__Using the information__:
[a] In the legal brief, which case is cited for the Missouri rule on parties in interest and conflicting testimony?
[b] Extend the legal brief on the Queen City Investment Company stock dispute, picking up after its final sentence.

__Reading text__:
== == ==
John S. Wise, Jr., for respondent Karalee G. Rankin.
(1) Appellants never became the equitable owners of any of the stock of the Queen City Investment Company. That a trust may be established by evidence is not disputed, but in the case at bar, there is no evidence of any agreement. The rule as to all parties in interest and conflicting testimony in Missouri is found in Black v. Epstein, 221 Mo. 304. The rule that a party who calls a witness shall not impeach his credibility does not prevent a party's proving the truth, notwithstanding contrary statements by his own witnesses. He may not impeach his witness' character and credibility, but he may prove the truth by other witnesses notwithstanding the testimony of any witnesses called by him. The testimony of a party in interest is not conclusive upon the court or the jury, but may be given credence by the court or jury in the light of his interest or disregarded when shown to be false in any respect. This rule is not relaxed by the fact that the witness is called by the other party. (2) There was no express trust declared by Judge Gaugh. The argument in appellants' brief that there was an express trust declared by Judge Gaugh, and the authorities cited, are without weight or merit in the present case. (3) The decree should be affirmed.
== == ==
__Information provided__:
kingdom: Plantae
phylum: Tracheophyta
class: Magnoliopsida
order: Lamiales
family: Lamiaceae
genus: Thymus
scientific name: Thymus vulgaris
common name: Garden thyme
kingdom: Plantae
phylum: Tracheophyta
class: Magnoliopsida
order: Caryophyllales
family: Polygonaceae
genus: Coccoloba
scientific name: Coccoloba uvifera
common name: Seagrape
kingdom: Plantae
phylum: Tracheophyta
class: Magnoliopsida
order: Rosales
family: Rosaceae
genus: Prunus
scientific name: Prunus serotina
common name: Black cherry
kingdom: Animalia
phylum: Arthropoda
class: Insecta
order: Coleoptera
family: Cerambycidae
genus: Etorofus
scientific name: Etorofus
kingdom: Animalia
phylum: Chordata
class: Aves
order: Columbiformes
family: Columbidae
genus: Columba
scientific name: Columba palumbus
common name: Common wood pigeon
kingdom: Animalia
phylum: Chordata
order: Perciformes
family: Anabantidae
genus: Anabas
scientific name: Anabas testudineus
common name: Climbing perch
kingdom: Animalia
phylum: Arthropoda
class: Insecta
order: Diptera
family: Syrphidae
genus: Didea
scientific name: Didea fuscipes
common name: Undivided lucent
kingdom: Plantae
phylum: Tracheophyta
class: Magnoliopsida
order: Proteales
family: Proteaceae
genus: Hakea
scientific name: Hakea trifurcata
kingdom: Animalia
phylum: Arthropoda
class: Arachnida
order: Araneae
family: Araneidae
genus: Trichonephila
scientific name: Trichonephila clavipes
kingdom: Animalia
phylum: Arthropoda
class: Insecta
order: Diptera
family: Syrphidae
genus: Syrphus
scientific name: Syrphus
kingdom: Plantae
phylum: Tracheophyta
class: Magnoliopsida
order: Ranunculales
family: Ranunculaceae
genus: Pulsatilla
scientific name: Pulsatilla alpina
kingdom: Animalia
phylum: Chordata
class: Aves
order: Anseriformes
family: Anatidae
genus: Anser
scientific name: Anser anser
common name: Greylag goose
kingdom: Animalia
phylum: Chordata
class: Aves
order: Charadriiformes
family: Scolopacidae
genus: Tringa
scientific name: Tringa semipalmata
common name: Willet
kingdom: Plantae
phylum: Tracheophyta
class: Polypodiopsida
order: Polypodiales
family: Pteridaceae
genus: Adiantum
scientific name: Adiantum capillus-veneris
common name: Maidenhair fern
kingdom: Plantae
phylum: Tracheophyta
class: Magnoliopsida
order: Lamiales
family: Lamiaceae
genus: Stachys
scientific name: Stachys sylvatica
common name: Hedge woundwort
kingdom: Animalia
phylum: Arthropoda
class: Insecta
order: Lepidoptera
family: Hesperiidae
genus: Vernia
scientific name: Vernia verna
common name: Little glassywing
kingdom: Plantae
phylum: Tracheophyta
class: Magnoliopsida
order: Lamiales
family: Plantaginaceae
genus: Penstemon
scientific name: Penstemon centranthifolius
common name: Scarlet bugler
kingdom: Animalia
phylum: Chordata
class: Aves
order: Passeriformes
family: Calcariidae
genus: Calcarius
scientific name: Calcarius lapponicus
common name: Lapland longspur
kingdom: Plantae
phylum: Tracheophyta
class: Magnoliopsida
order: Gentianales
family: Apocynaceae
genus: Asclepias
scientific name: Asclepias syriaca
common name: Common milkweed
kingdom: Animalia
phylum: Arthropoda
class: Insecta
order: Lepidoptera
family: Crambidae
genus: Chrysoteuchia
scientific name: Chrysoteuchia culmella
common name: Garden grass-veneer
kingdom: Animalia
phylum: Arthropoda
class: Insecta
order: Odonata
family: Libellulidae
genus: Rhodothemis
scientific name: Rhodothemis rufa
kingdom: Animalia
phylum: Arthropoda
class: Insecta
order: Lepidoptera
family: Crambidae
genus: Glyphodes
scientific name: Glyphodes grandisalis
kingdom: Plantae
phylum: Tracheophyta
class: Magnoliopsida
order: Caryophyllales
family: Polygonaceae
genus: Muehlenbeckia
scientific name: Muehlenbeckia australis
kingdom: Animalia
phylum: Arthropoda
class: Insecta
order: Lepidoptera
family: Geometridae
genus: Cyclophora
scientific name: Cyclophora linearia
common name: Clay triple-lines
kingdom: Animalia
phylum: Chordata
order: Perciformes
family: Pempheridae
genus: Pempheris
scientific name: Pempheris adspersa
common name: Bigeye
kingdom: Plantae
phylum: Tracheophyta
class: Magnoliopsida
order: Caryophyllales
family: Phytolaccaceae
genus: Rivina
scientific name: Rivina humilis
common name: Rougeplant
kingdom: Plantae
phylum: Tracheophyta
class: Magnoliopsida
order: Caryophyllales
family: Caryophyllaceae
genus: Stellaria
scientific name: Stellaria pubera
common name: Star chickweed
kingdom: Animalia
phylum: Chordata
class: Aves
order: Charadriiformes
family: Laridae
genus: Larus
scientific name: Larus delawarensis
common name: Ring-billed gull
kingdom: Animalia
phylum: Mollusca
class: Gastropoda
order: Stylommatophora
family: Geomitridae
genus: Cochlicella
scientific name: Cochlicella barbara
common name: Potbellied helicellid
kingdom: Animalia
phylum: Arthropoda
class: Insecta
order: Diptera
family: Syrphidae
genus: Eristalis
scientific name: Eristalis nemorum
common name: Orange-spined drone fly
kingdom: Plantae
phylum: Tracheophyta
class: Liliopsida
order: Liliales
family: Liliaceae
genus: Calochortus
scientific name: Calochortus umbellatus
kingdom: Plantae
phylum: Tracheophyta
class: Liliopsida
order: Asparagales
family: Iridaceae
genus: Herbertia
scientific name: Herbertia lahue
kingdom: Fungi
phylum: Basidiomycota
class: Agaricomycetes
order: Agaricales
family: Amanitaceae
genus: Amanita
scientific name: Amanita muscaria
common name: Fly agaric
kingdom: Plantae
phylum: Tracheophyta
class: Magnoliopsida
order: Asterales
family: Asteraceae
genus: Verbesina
== == ==
__List of answers__:
[a] Black v. Epstein, 221 Mo. 304.

[b]
This is a suit by Thomas J. Seehorn, as Public Administrator of the Estate of George G. Gaugh, deceased. The essential charge of the petition is that defendants Walter W. Gaugh and George M. Gaugh, sons of the deceased had wrongfully appropriated, taken and held to themselves certain personal property belonging to the estate of deceased, and had destroyed records and books showing the ownership of the property. The evidence was especially directed to the question of ownership of seventy-seven shares of the capital stock of the Queen City Building Investment Company, a corporation, and to ownership of the business and certain chattel property of the Union Printing Binding Company, which is not a corporation.
Under the allegations of the petition it was prayed that defendants be decreed to hold said property in trust for the estate; that the alleged fraudulent transfers of certificates for said shares of stock be canceled, and an accounting of income and profits be had. There was a finding and decree in favor of the administrator, as to said shares of stock.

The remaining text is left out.